A Lower Lonsdale entrepreneur is donating all profits from her skincare company's holiday sales to help fight hunger.

Nature's Creations founder Suzanne Laurin-Seale has pledged to give all of the profits from sales during the month of December to a children's meal program in an impoverished area of Davao, in the southern Philippines.

Along with her husband, independent filmmaker John Seale, the owner of the local aromatherapy and body care company has pledged $30,000 to the program, which she says will feed 100 children a hot meal every day for a year.

"We've committed to doing it because it's more important than so many other things we'll spend our money on," says Laurin-Seale, who was moved to action after learning of the cancellation of the meal program from a friend, Inneke Elaschuk, who worked for seven years as a midwife in the slums of Davao. Elaschuk's husband Patrick is an executive director at Hope for the Nations, the faith-based organization that supports the meal program.

For the holiday season, Nature's Creations, at 205 Lonsdale Ave., is selling specially designed gift boxes that feature the company's own Natural Beauty Skincare brand of products.

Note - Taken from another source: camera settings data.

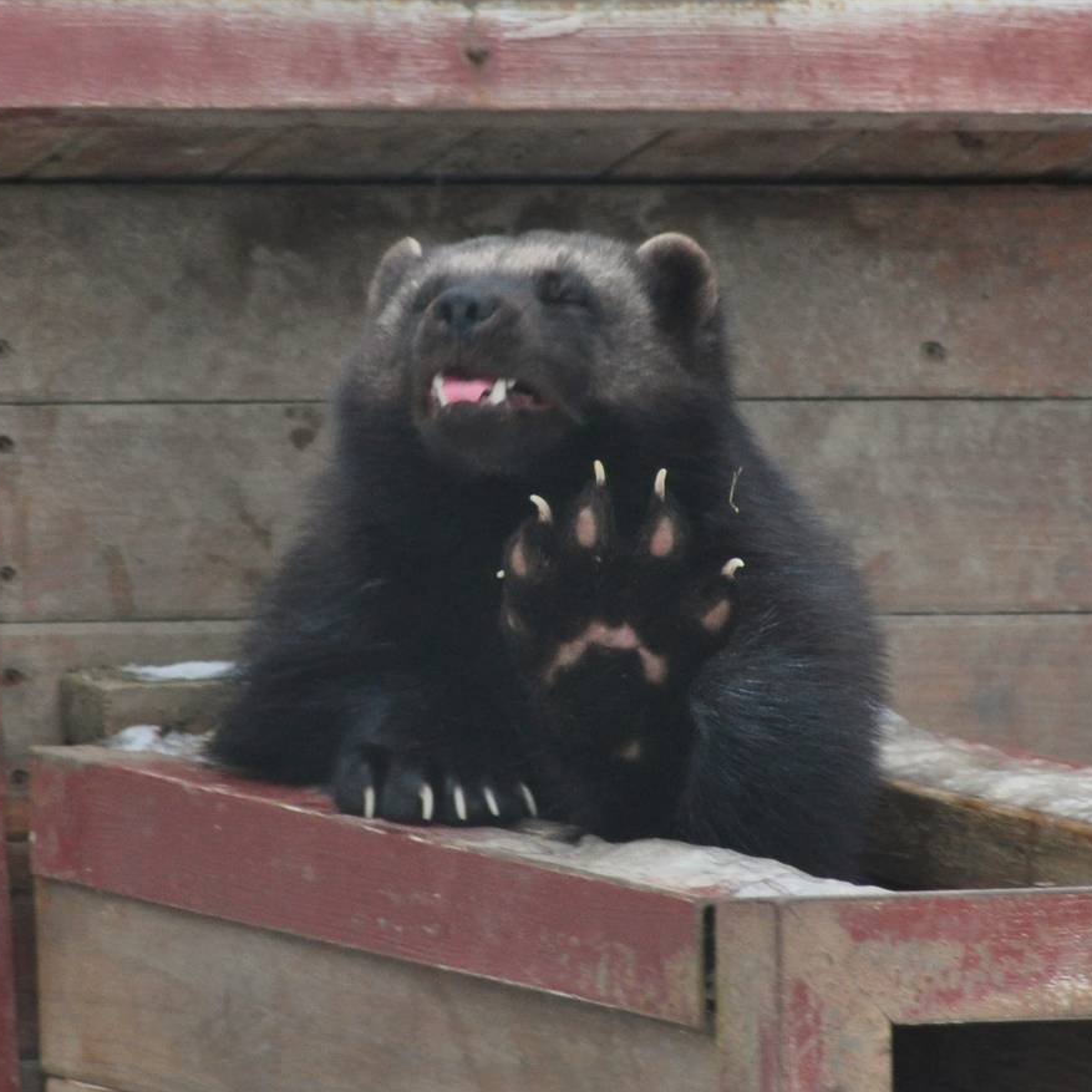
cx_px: 520
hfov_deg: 2.5
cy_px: 480
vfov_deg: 2.5
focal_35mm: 697
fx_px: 24876
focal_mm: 300
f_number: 8
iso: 800
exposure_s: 1/50
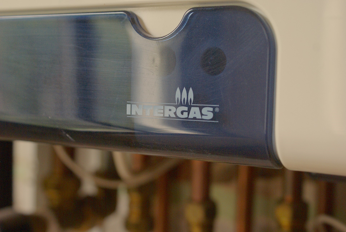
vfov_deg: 20.2
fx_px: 649
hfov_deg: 29.8
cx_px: 173
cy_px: 116
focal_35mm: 68
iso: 800
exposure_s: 1/25
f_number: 5.6
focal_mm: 45
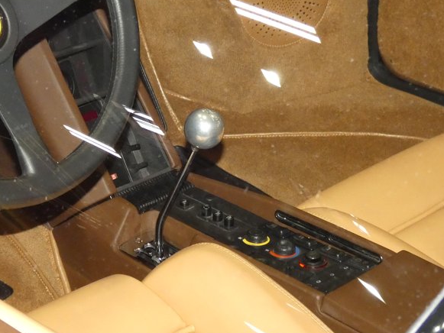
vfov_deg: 13.3
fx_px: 1424
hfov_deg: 17.6
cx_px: 85
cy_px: 94
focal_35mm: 111
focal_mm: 11.3
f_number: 4.2
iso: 800
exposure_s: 1/60
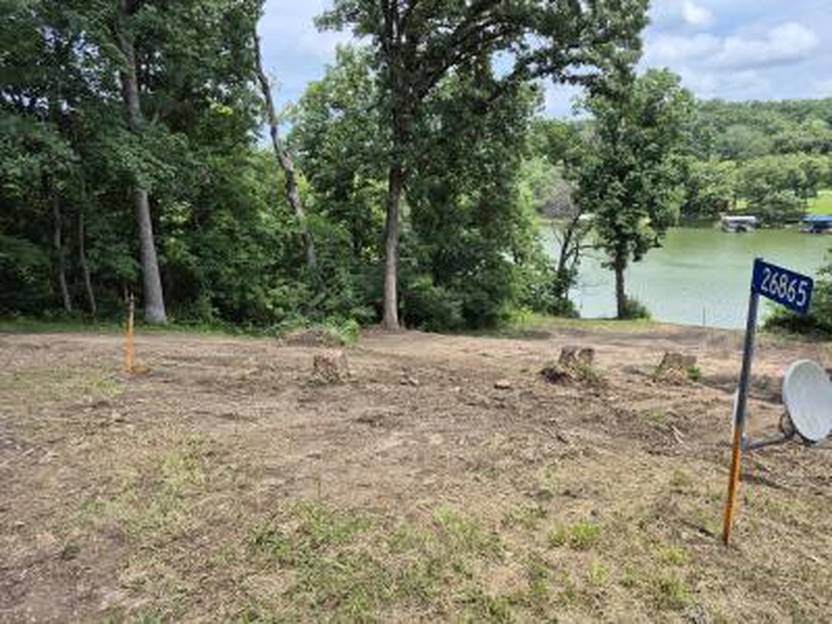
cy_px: 312
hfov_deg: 73.9
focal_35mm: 23
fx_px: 553
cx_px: 416
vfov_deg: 58.9
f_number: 1.8
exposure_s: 1/1068
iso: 25
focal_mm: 5.4
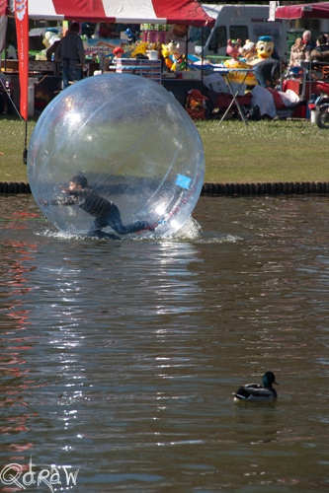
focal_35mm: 202
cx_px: 164
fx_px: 2778
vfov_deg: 10.2
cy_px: 246
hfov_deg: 6.8
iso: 100
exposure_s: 1/250
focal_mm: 135
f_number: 7.1
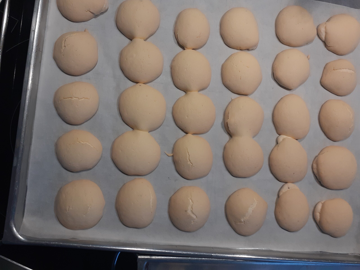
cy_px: 135
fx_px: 281
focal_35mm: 27
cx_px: 180
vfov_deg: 51.4
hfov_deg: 65.3
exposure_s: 1/100
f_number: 1.9
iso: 64
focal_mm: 3.6
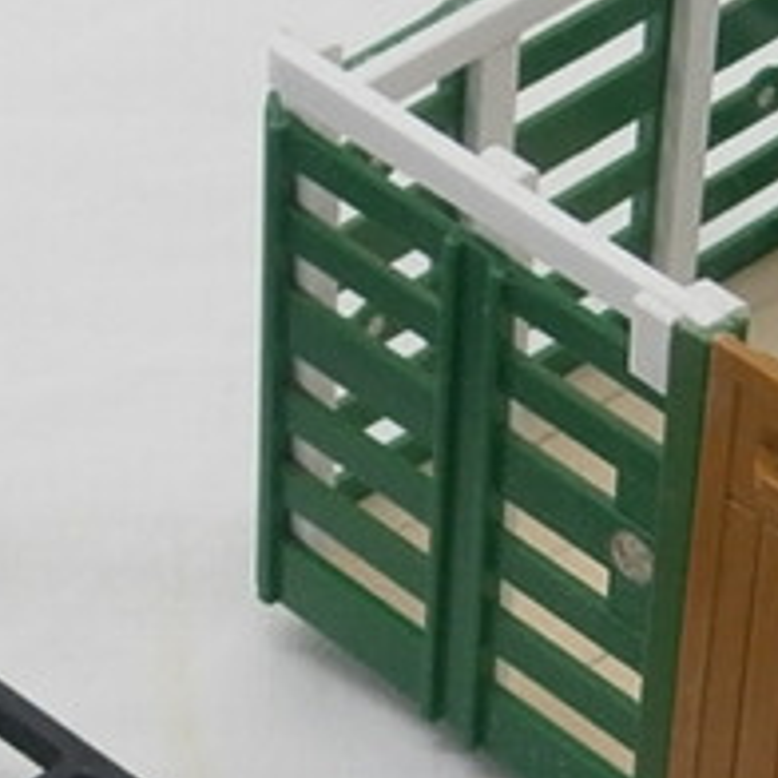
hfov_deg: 7.7
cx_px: 423
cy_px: 762
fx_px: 5747
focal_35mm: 226
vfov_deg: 7.7
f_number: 3.4
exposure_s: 1/20
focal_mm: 8.3
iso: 125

Each box contains four items: a mist, a French-milled complexion bar, a soya candle and a pair of exfoliating gloves. Customers can choose from three aroma blends: Peace (patchouli, black pepper and cardamom), Bliss (orange, ylang ylang and cedarwood) or Provence (grapefruit, rosemary and lavender).

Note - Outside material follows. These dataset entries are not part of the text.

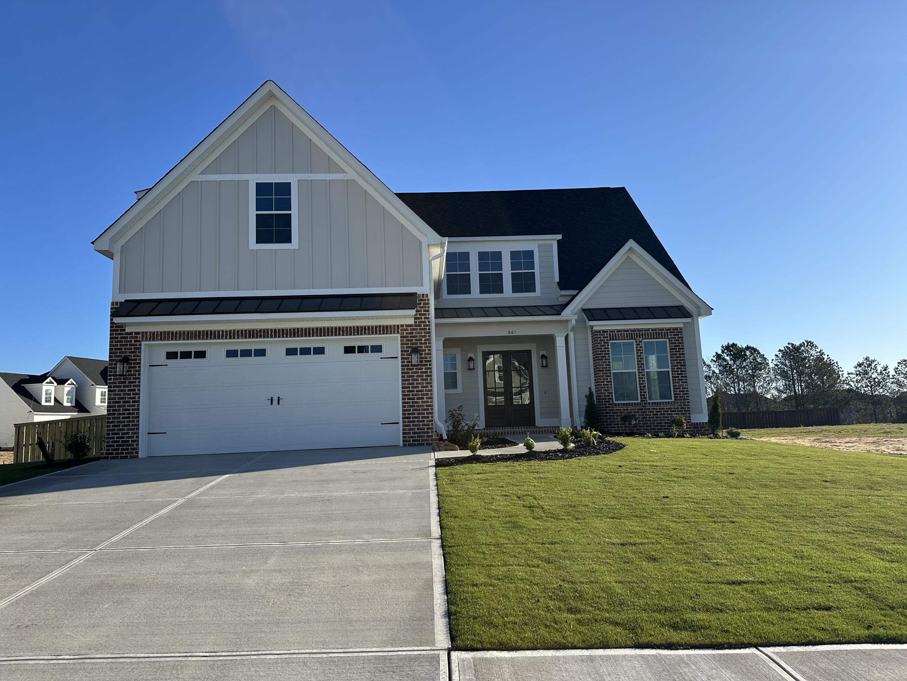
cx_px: 454
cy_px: 340
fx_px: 629
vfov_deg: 56.8
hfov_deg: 71.6
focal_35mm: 24
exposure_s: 1/4184
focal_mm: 6.86
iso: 80
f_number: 1.78
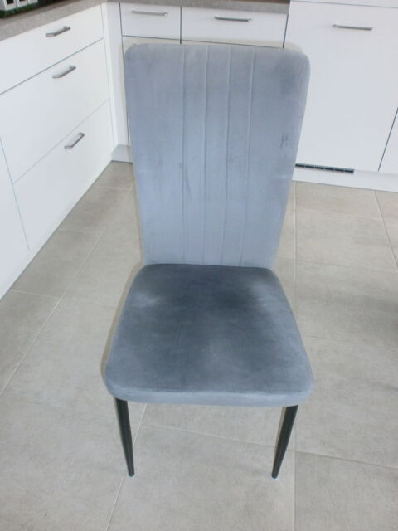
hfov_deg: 51.4
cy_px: 266
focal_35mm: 27
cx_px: 199
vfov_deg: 65.3
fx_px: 414
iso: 125
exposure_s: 1/30
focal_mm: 4.8
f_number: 2.9
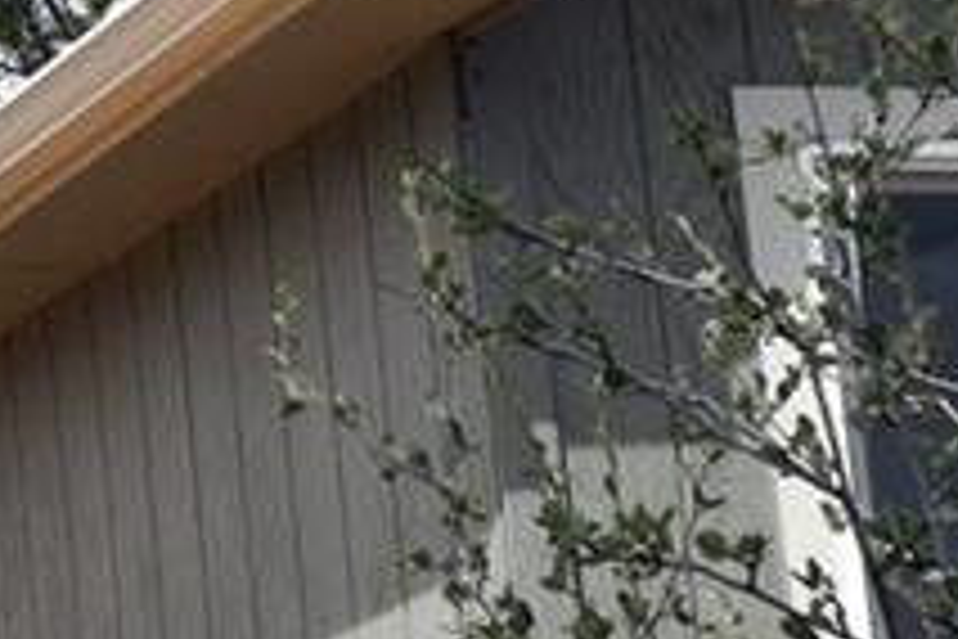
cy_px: -86
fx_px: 6912
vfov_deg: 5.3
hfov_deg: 7.6
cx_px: -954
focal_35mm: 260
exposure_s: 1/400
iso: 200
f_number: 10
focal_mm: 23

In keeping with the company's ethos to reduce its environmental impact, the products are packaged in a hardboard box that Laurin-Seale is asking customers to keep out of the landfill by reusing it as a keepsake container for photos or mementoes. Each gift set is $35, or $30 when more than one is purchased.

Laurin-Seale says she and her husband will hand over a cheque for $30,000 to the Elaschuks in January. In February, the couple will travel to the Philippines to visit House of Jubilee, the education centre that hosts the meal program.

The couple's longer term goal is to raise an additional $69,000 to build a school on the site and to eventually develop an organic farm that would provide food and a micro-enterprise business to ultimately finance the education centre.

This is not the first international aid initiative that Laurin-Seale has supported through sales at her 18-year-old skincare company.

In 2004, she threw her support behind a clean drinking water project in the West African nation of Burkina Faso and helped to raise the $18,000 required to drill a well at a village orphanage threatened with closure. Natural Beauty Skincare sales later funded half of the costs to build a primary school at the site, she says.

The project also provided support for orphanage staff to set up a food garden and a micro-enterprise business. The project is now independent and sustainable, says Laurin-Seale, who notes in a release that the community members now grow their own food, have safe drinking water, have a small banana plantation for profit, are becoming educated and can financially sustain themselves.

Laurin-Seale says the goal is to implement in the Philippines a similar fundraising and business model - one that leads to sustainability, independence and hope.